The willingness of Britons to stand patiently in line, waiting for their turn, has come to define us as a nation. It could also be a habit that harms our productivity. Today, the sheer volume of data running through businesses is increasing at an exponential rate. Unfortunately, some organisations remain intent on making them stand in line before they can use it.

Too many seem happy to install a data scientist as a gatekeeper to their data. This ensures that large bottlenecks build up when access is required, reducing efficiency as a result. Isn’t it worth asking why some organisations seem more interested in forcing their employees to queue than allowing them to use this data in a meaningful sense?

The benefits of opening up access to data are clear. A recent Economist Intelligence Unit (EIU) study found that organisations which increase the access to data see an improvement in financial performance.

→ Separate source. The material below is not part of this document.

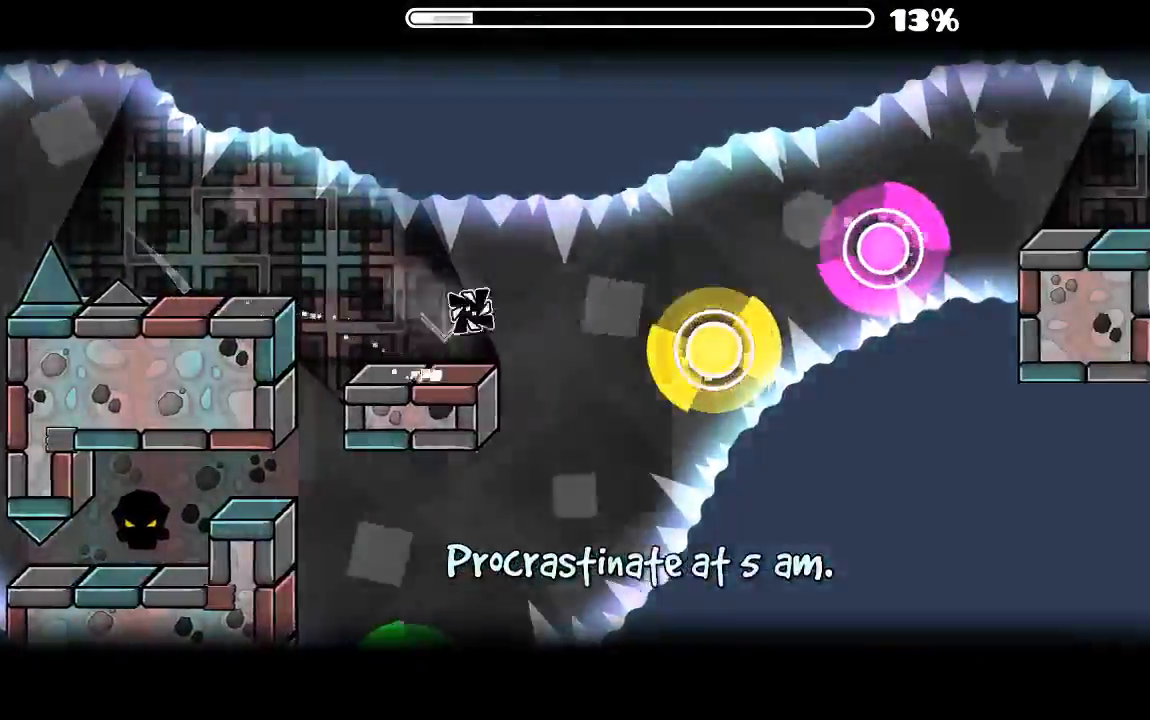
{"keys": [], "mouse": [], "events": [[67, "mouse_left", "up"], [234, "mouse_left", "down"], [300, "mouse_left", "up"], [367, "mouse_left", "down"], [467, "mouse_left", "up"]]}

A recent letter from outgoing Groupon CEO Andrew Mason to staff at the struggling company cited ‘a lack of data’ which he admitted had overridden his intuition as to what was best for customers. Today there can be absolutely no excuse for a lack of data causing issues in any way, shape or form. For today’s businesses, the way they deal with data is as much a part of their every day role as it is picking up the phone or writing an email. It’s clear why those who fail to see data’s value can suffer financially as a result.

What businesses must realise is that, when given the appropriate tools, any employee, in any department, is capable of producing data-driven insights from any given data set. By abolishing the queue at the data scientist’s desk, freeing the data and opening it up to everyone through use of data analytic dashboards, organisations can harness the power of their own collective hive to increase performance. Indeed, allowing staff to explore and question their own data to create conversations, questions and insights could not only help to reduce these bottlenecks, but could even help them to change the way they operate forever.

This is not a suggestion that the role of the data scientist is now completely redundant. There’s still a need for data scientists to be able to delve deeper into data, just as long as it’s not at the expense of enabling staff to make their own amazing discoveries. As much as people in Britain enjoy observing proper behavioural etiquette by patiently queuing, and waiting their turn, isn’t it time we re-examined whether or not a queue at a data scientist’s desk is a help or a hindrance?